EG: Let’s talk a bit about your process. What kind of camera do you prefer? What lenses? Do you adhere to a specific printing process? Do you outsource the printing to someone in the Michigan area or have you found other alternatives?
JA: I've always shot with Nikon cameras and use their lenses (500mm, f/5.6) along with a Tamron lens (70–200mm, f/2.8). My current camera body is a DSLR, but I am looking at their mirrorless offerings, as the mirrorless bursts take many more photos per second, and the more shots I can take of a bird the better! I outsource my printing to a third party.
EG: I traveled to Michigan a very long time ago, but I don’t know much about the state. I think I read that you are not native to the area, but I’m curious why you have stayed and what you love most about your state.
JA: I moved here when I was 10 from southern California and still prefer the warmer weather! About 7 or so years ago, I was looking to move somewhere warmer due to the brisk Michigan winters but have decided to stay as there's no place quite like Michigan. This state is in a migration flyway, so we get lots of migrating birds coming through in the spring and the fall. I would say the seasons are the best part; right now the trees are showing off their fall colors, and I love our Michigan winter bird visitors.
EG: For the novice birder or nature photographer, what advice can you give for starting to photograph the natural world and its creatures?
JA: If you're looking to get a camera, first stop by your local camera shop—they will be very helpful! Next step, pick a favorite spot (it can be your yard or a favorite park), observe, and listen. Take 20 minutes and see and listen to all the different things happening. As humans, we depend on our eyesight the most, but hearing is a huge clue as to what's going on in nature around you. As you spend more time in nature, you'll notice things you never did before. An alarm call of a chipmunk that you would've ignored in the past could now guide your gaze to the treetops where a hawk is perched (chipmunks are quite helpful in finding raptors!).

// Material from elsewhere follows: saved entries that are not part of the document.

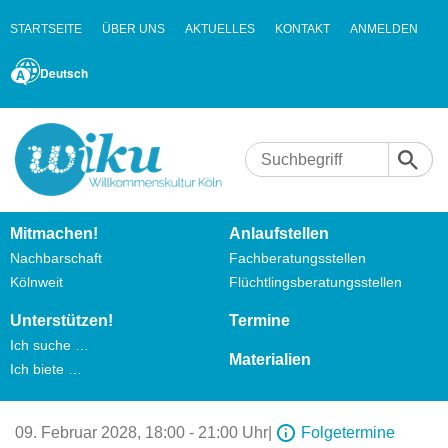
STARTSEITE
ÜBER UNS
AKTUELLES
KONTAKT
ANMELDEN
Deutsch
Mitmachen!
Anlaufstellen
Nachbarschaft
Fachberatungsstellen
Kölnweit
Flüchtlingsberatungsstellen
Unterstützen!
Termine
Ich suche …
Materialien
Ich biete …
09. Februar 2028,
18:00 - 21:00 Uhr
|
Folgetermine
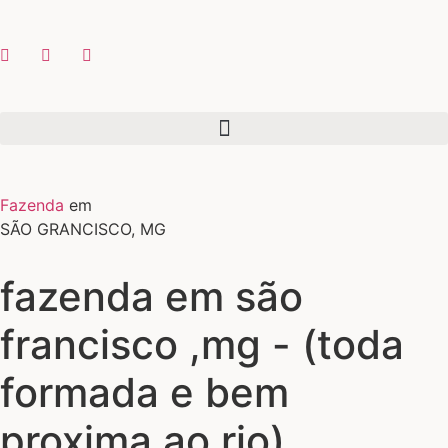
Fazenda
em
SÃO GRANCISCO, MG
fazenda em são
francisco ,mg - (toda
formada e bem
proxima ao rio)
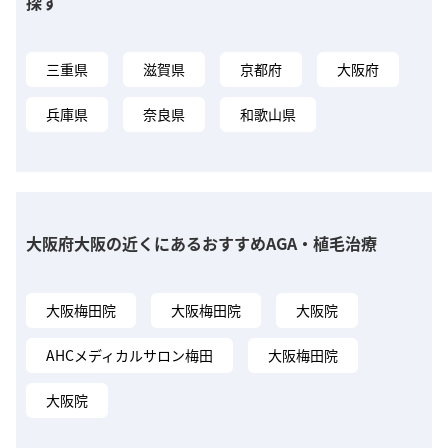
探す
三重県
滋賀県
京都府
大阪府
兵庫県
奈良県
和歌山県
大阪府大阪の近くにあるおすすめAGA・植毛治療
大阪梅田院
大阪梅田院
大阪院
AHCメディカルサロン梅田
大阪梅田院
大阪院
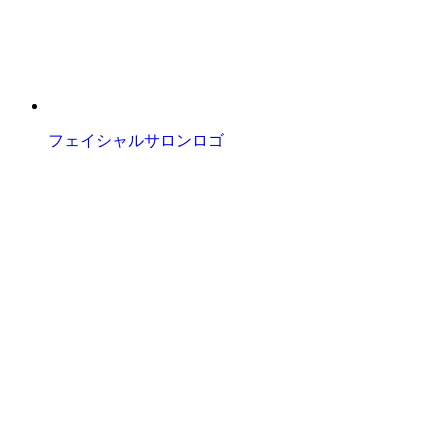
フェイシャルサロンロゴ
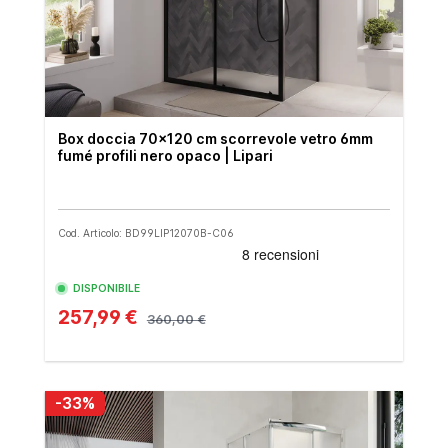
Box doccia 70x120 cm scorrevole vetro 6mm
fumé profili nero opaco | Lipari
Cod. Articolo: BD99LIP12070B-C06
DISPONIBILE
257,99 €
360,00 €
-33%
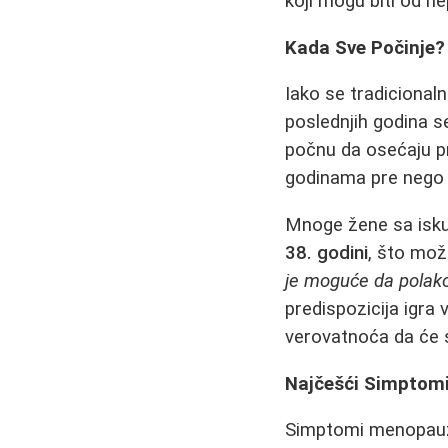
koji mogu biti od n
Kada Sve Počinje?
Iako se tradicional
poslednjih godina s
počnu da osećaju p
godinama pre nego 
Mnoge žene sa isku
38. godini
, što mož
je moguće da polak
predispozicija igra 
verovatnoća da će s
Najčešći Simptomi
Simptomi menopauze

EG: The Climate Emergency that we are experiencing is something that totally stresses me out and has me so very concerned about the future. Is this something you are passionate about? Is there anything you would like the world to know about taking care of our planet and the amazing creatures who inhabit it?
JA: Absolutely. So many of our birds—along with other wildlife—are at risk. It can be overwhelming at times. Wildlife photography is a great way to recharge your mental health, and by taking and sharing photos, you are showing what is important to you while bringing awareness. The more people that care about [Earth's] inhabitants, the more people will do to save them.
EG: I know that this is going to be a hard one to answer, but do you have a favorite bird?
JA: Actually this one is easy: the Tufted Titmouse! Cute, sassy, and full of personality.
EG: Finally, please let our readers know about your online catalog (I just purchased a handful of greeting cards!) and the work you are planning for the year to come.
JA: Please visit my online shop here. Next year I hope to make it to Magee Marsh in Ohio and to Tawas in Michigan in the spring, both wonderful places for warblers. Other than that, I don't have anything planned. I prefer it that way; one of the best things about birding is heading out and seeing what surprises and sightings await!